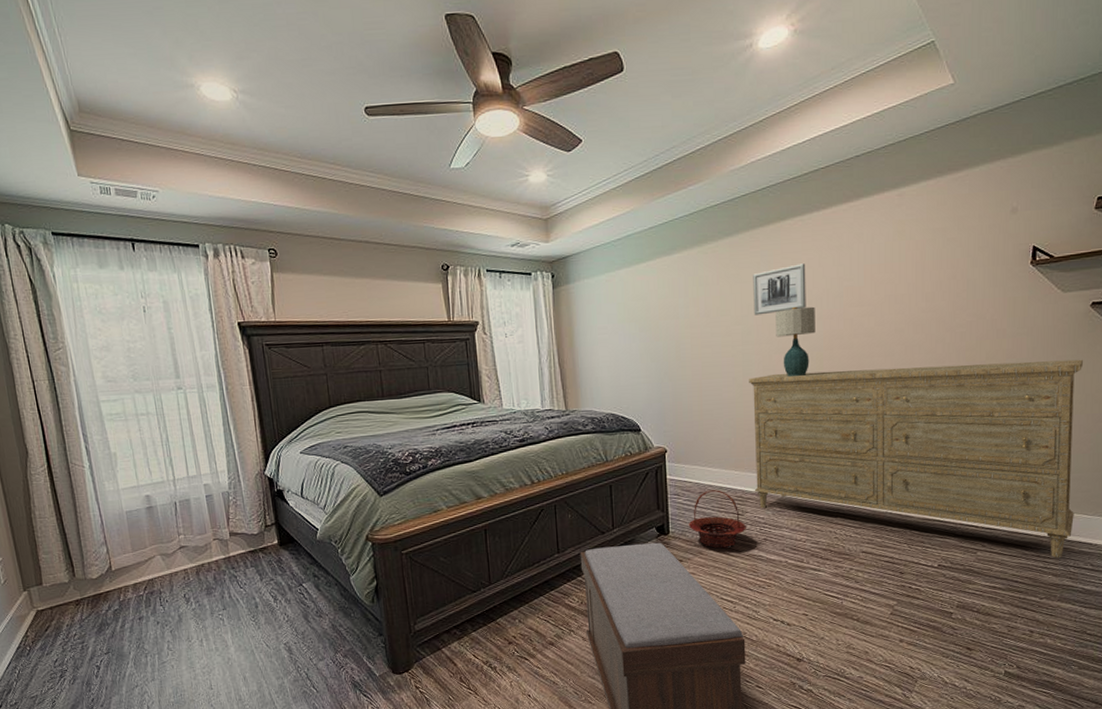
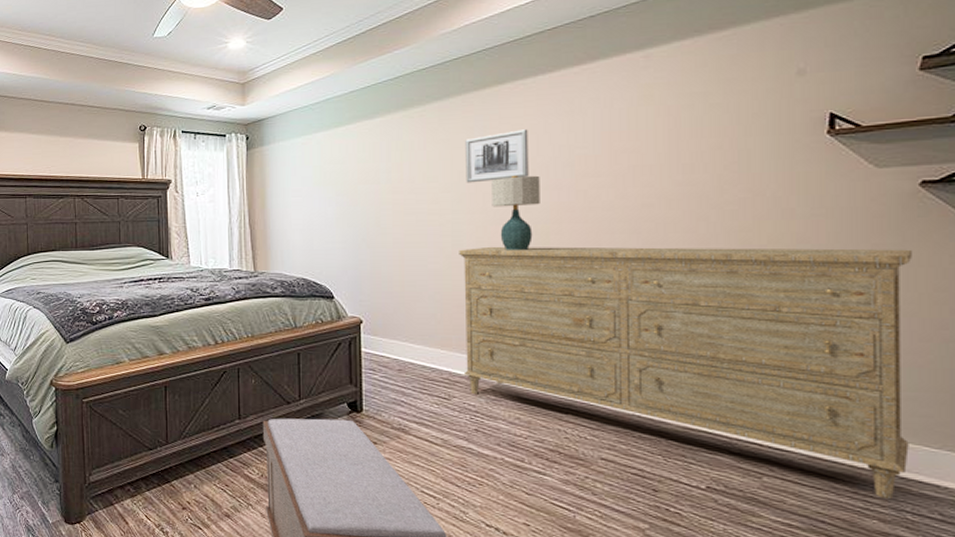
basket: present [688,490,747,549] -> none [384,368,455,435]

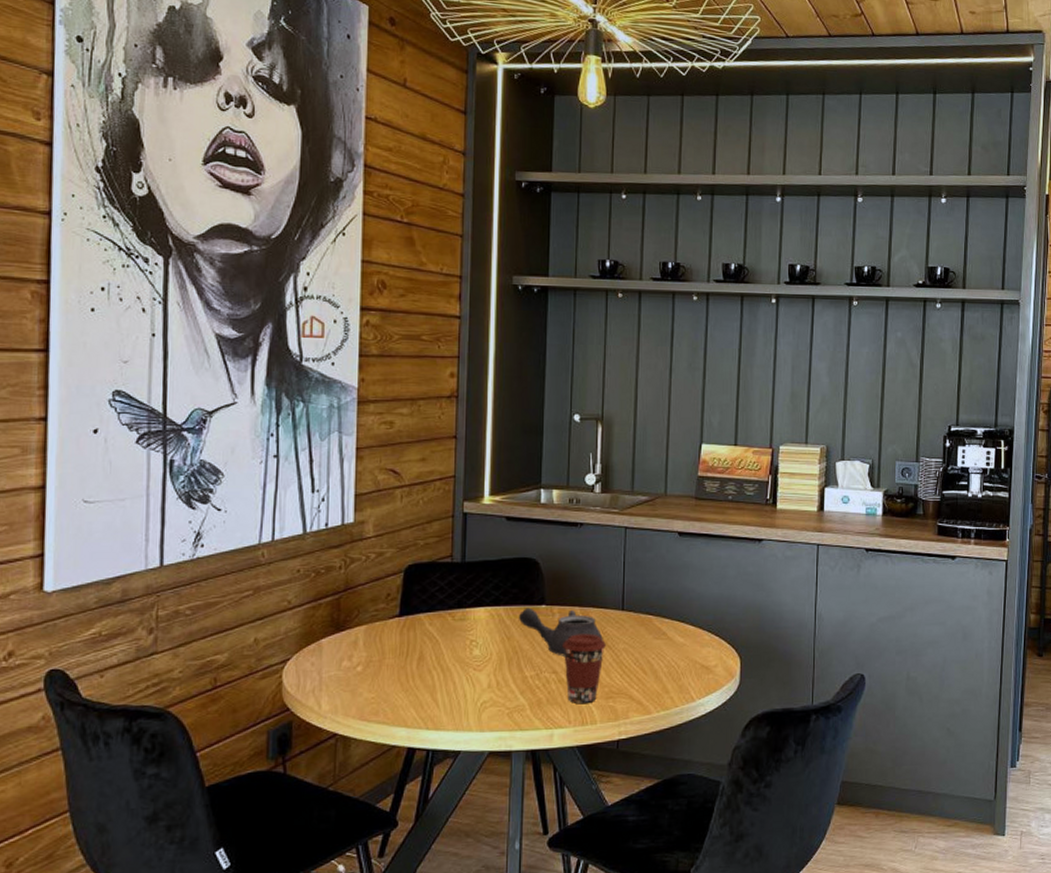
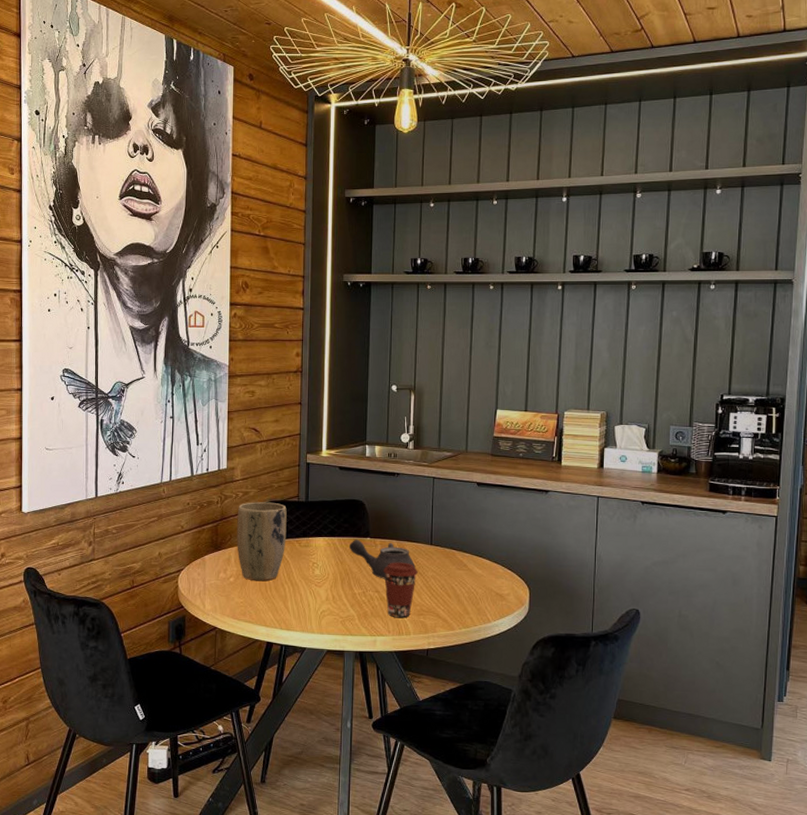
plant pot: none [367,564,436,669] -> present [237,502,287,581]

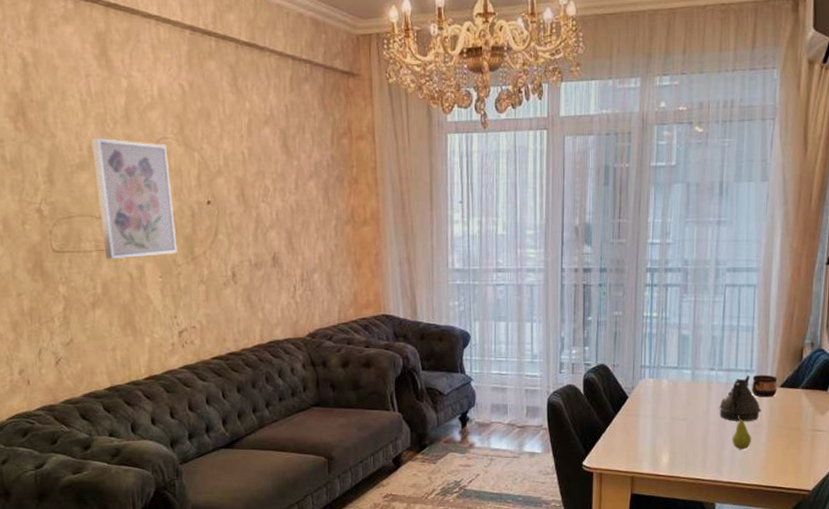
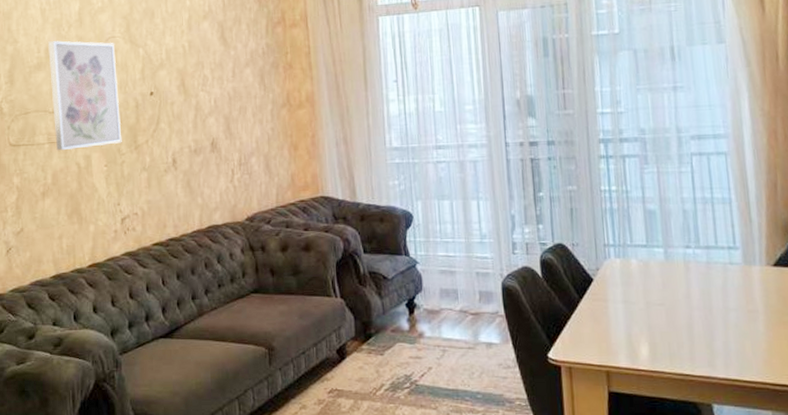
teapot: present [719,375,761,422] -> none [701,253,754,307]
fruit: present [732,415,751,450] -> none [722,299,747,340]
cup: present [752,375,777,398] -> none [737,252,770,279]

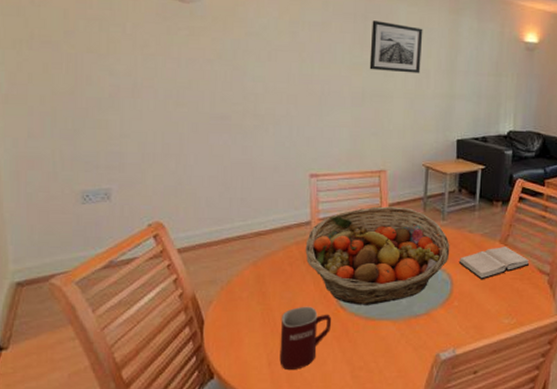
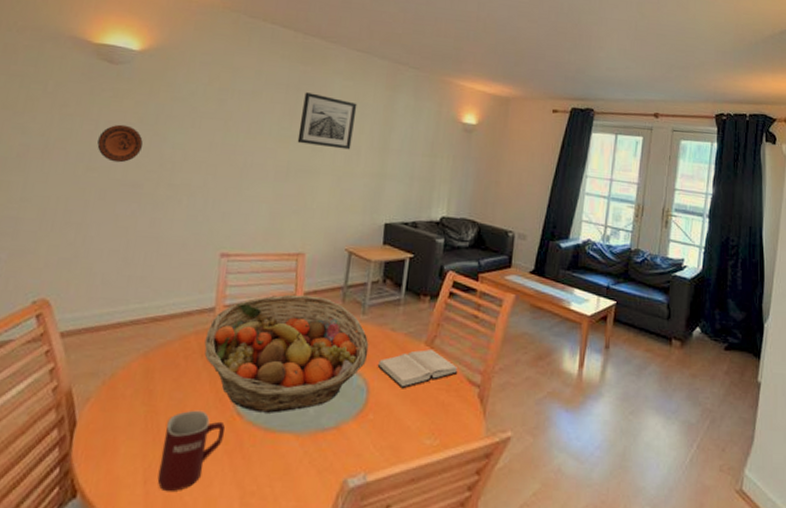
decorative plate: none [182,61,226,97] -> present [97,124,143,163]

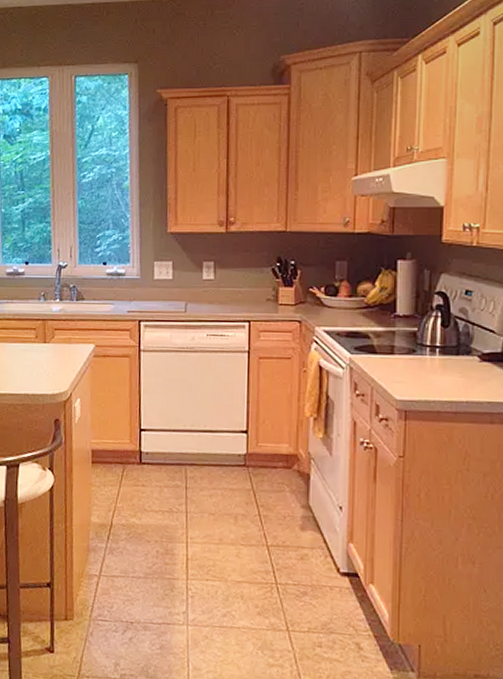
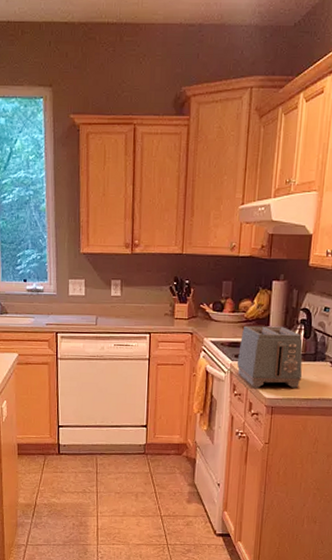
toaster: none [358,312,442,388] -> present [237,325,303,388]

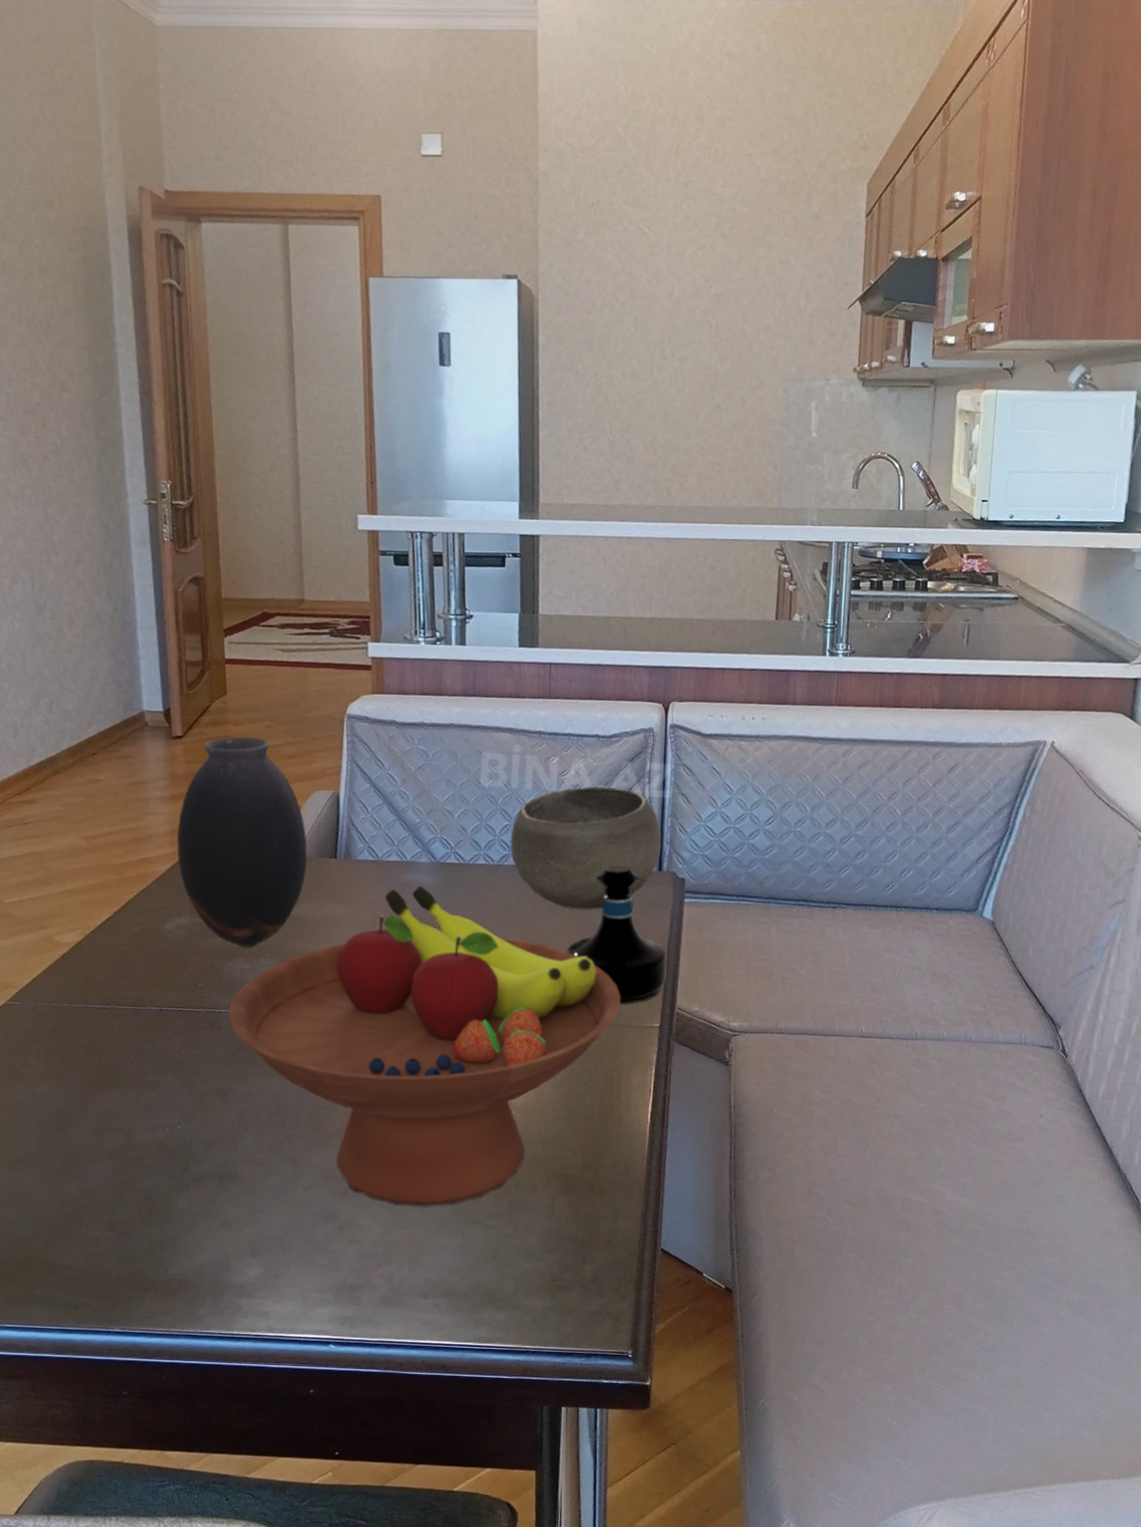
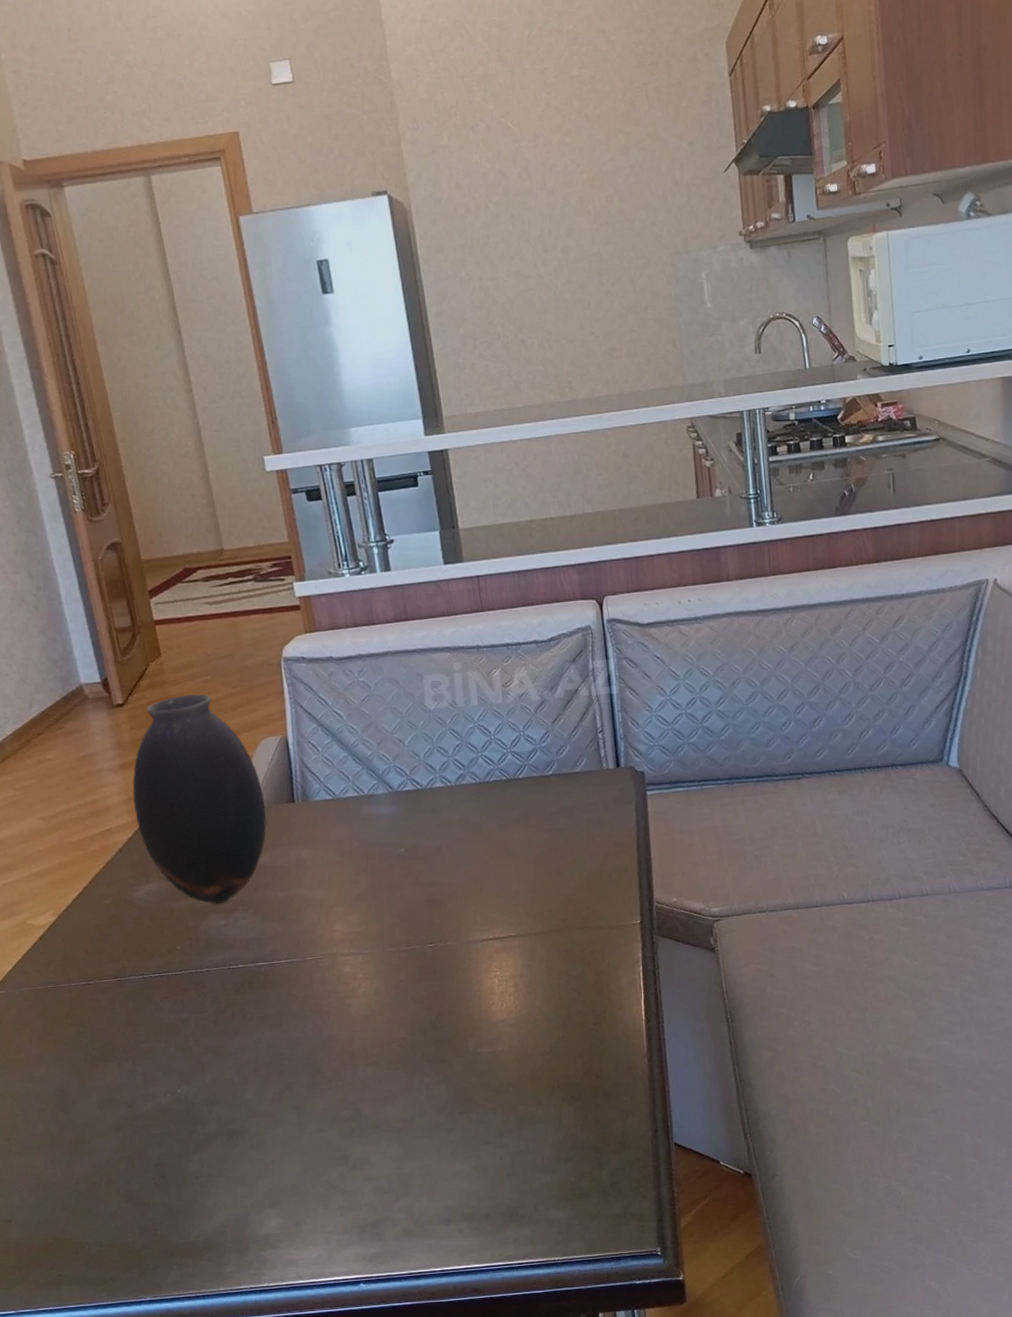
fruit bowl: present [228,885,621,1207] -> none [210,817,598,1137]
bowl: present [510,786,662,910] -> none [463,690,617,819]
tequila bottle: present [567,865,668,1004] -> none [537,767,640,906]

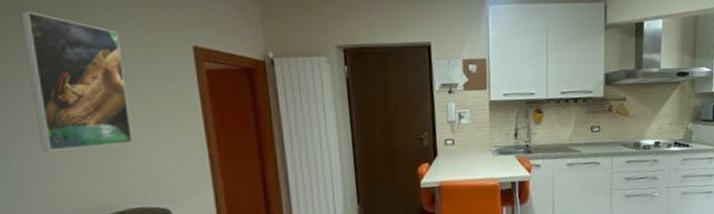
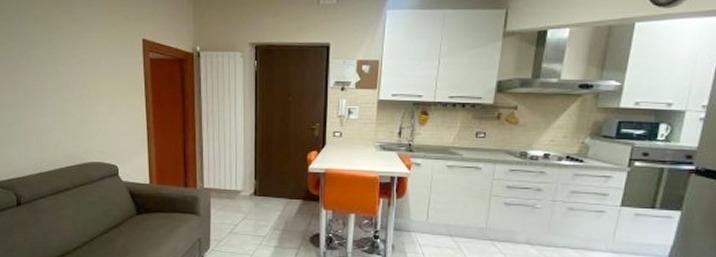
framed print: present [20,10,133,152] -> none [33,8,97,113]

------------------------------------------------------------------------

■ **INSTRUCTION**
Set down exactly the lines from the start of the records through the line containing "tequila bottle: present", both included, and omit the pictures.

■ **RESPONSE**
basket: present [688,490,747,549] -> none [384,368,455,435]

plant pot: none [367,564,436,669] -> present [237,502,287,581]

teapot: present [719,375,761,422] -> none [701,253,754,307]
fruit: present [732,415,751,450] -> none [722,299,747,340]
cup: present [752,375,777,398] -> none [737,252,770,279]

decorative plate: none [182,61,226,97] -> present [97,124,143,163]

toaster: none [358,312,442,388] -> present [237,325,303,388]

fruit bowl: present [228,885,621,1207] -> none [210,817,598,1137]
bowl: present [510,786,662,910] -> none [463,690,617,819]
tequila bottle: present [567,865,668,1004] -> none [537,767,640,906]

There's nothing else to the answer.